Emotions can be scary. In fact, they are simply because of their ability to overwhelm us. All rationality is lost and that has its own grave consequences. An overwhelm of emotions can be a wonderful thing too. Don’t you want to feel an overwhelm of gratitude and ecstasy? What about an overwhelm of optimism and hope? Thus is the love-hate relationship we have with our emotions where most of us unconsciously chooses to allow our emotions to take charge of our behavior or we pretend to be an 100-percent rational person who shall not be swayed by his emotions under any condition.


Many of my clients have basic questions about how to overcome the anguish and pain their emotions cause them. I am therefore writing this article as a dedication to all of the people I have had the honor to support, as well as those with whom I may never cross paths but who nonetheless have the same types of questions that I hear my clients raise regularly.

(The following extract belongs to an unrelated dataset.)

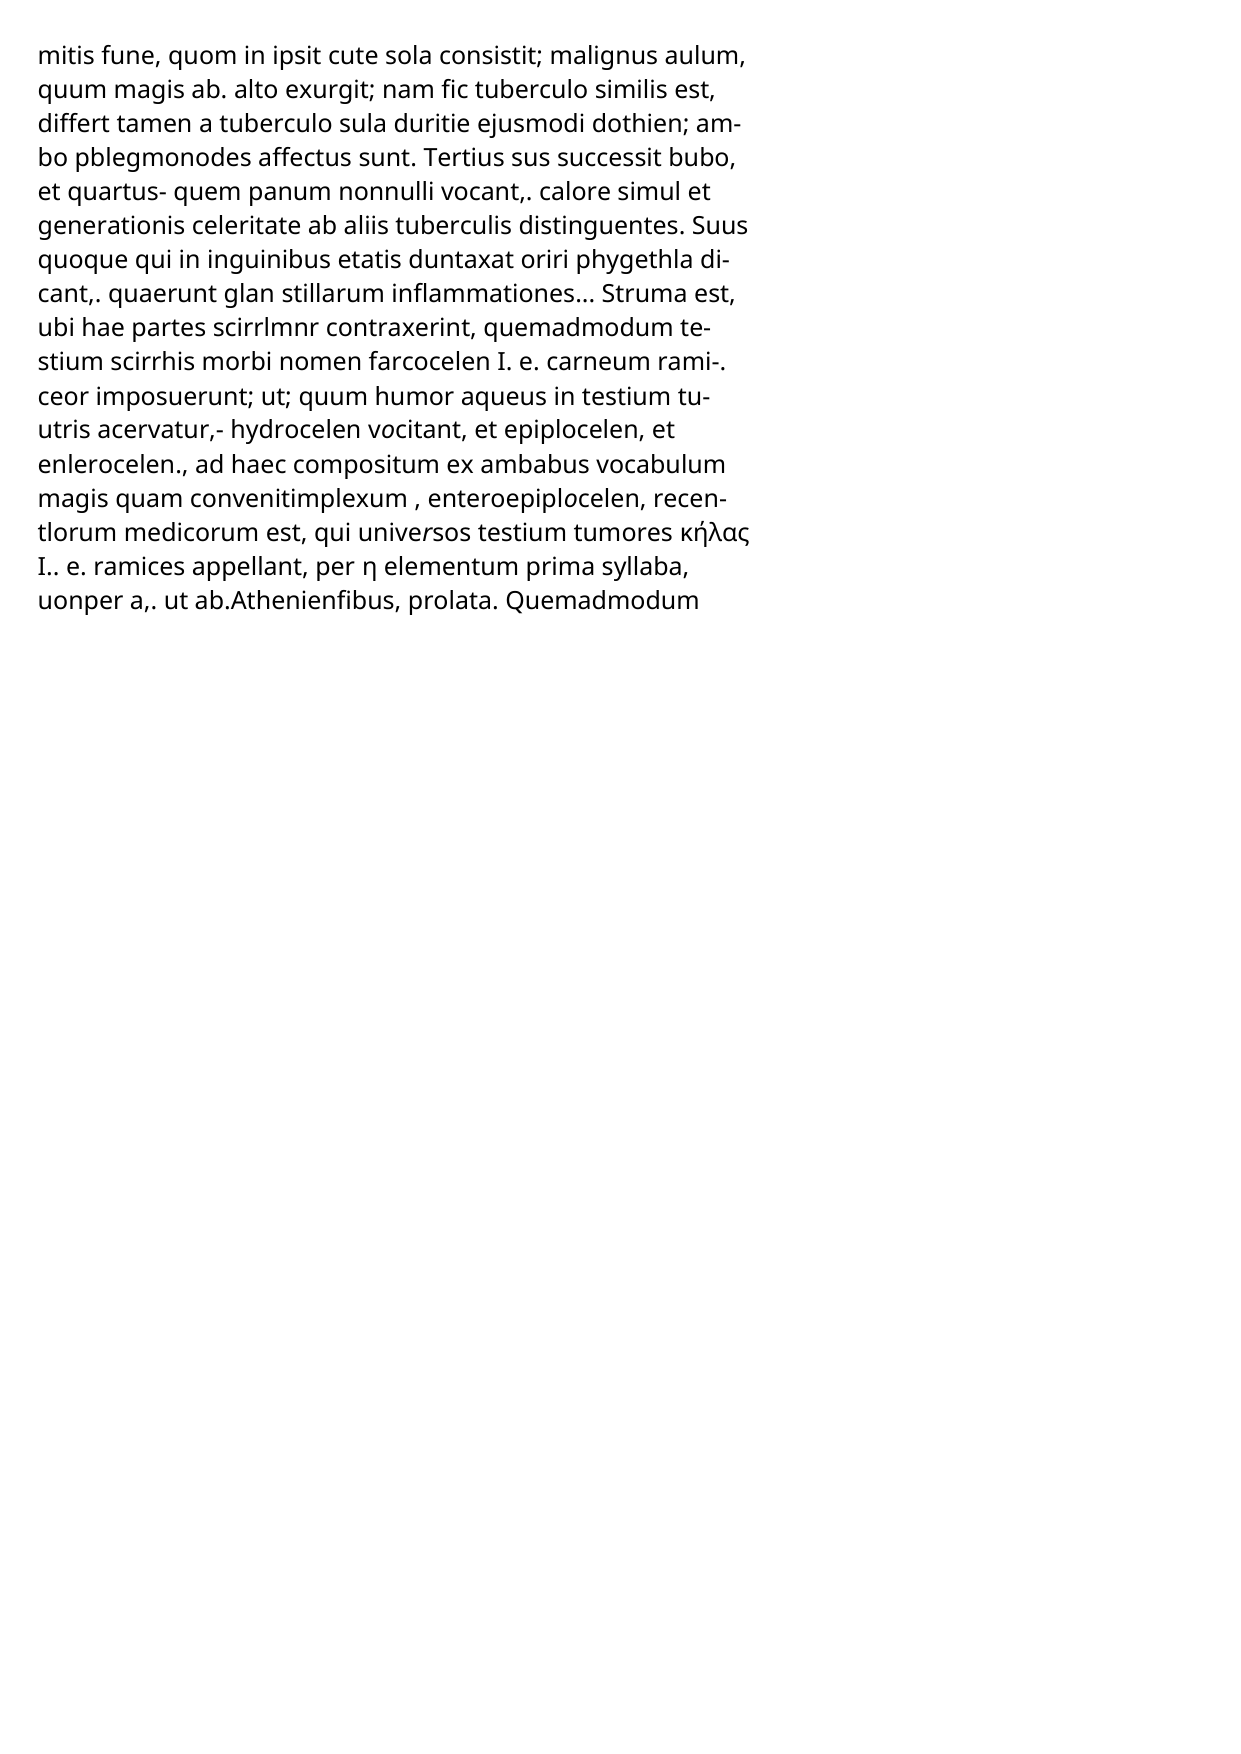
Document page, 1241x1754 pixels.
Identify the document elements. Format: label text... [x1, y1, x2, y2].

text mitis fune, quom in ipsit cute sola consistit; malignus aulum, quum magis ab. alto exurgit; nam fic tuberculo similis est, differt tamen a tuberculo sula duritie ejusmodi dothien; am- bo pblegmonodes affectus sunt. Tertius sus successit bubo, et quartus- quem panum nonnulli vocant,. calore simul et generationis celeritate ab aliis tuberculis distinguentes. Suus quoque qui in inguinibus etatis duntaxat oriri phygethla di- cant,. quaerunt glan stillarum inflammationes... Struma est, ubi hae partes scirrlmnr contraxerint, quemadmodum te- stium scirrhis morbi nomen farcocelen I. e. carneum rami-. ceor imposuerunt; ut; quum humor aqueus in testium tu- utris acervatur,- hydrocelen vocitant, et epiplocelen, et enlerocelen., ad haec compositum ex ambabus vocabulum magis quam convenitimplexum , enteroepiplocelen, recen- tlorum medicorum est, qui universos testium tumores κήλας I.. e. ramices appellant, per η elementum prima syllaba, uonper a,. ut ab.Athenienfibus, prolata. Quemadmodum [37, 37, 1203, 617]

While mindfulness experts want to help us to regulate our emotions, I want to point to the wisdom of your emotions. If wisdom is life- and time-tested knowledge which activates our capacity to be in harmony with our life situation, the people in our lives, and all of life on earth, then the wisdom of your emotions are here to show you how close, or far from, you are from your true nature.


What do I mean by the above? Say you are feeling like crap after what you thought was a poor presentation at an important client meeting. The “feeling like crap” feeling can be received as something to get rid of, or it can be welcomed as a message from your self. The road of avoidance leads us to distract ourselves from this feeling by watching the news, talking to a friend about something completely unrelated, or eating or drinking something to help us elevate our mood. Seeing our emotions as a message to be welcomed means you allow a part of you to be neutral towards the emotions that arise. It means you allow yourself, at least in part, to be open to the possibility that the message you are receiving might be useful. A state of mind such as this makes it possible for you to ask the simple question of “what I am supposed to learn from this emotion?”


In the example of feeling bad after a disappointing meeting with a client, your decision to take a moment to activate a psychological and spiritual center in order to reflect calmly in spite of the torrent of bad feelings places you in the eye of the emotional hurricane, where there is peace. Your centering practices, such as being in silence or conscious breathing, can bring to your awareness once again that perhaps a part of your self-worth is still dependent on your hopes for career success and how your peers view you. Your overly active and unjustified self-criticisms can be revealed for what it is. These unvarnished observations can then become the springboard from which you may launch your question of “what to do now about these unhelpful perspectives and habitual way of thinking?”



Behind every emotion is a thought that are mutually reinforcing. For example, the “feeling bad” might be supported by the thought “I am crap.” Discovering the thought that is associated with the feeling-emotion of the moment is a key step in the process of discerning the wisdom of your emotions. Based on the discovery made, you come to a critical juncture at which your act of will may be exercised. Choosing which thought of yours to value is an essential practice for (re)shaping your reality.


The wisdom of your emotions plays an essential role as such by giving you the opportunity to approach the invisible sandstorm that is obscuring the truth of your inner light. Practices for regulating our emotions are great. Being emotionally intelligent in order to improve our performance at work or in our personal relationships are also beneficial. The wisdom of your emotions, however, can take you even further than these respectable aims. Emotions liberate us by asking us to live in the moment, where we have complete freedom and harmony with the totality of life.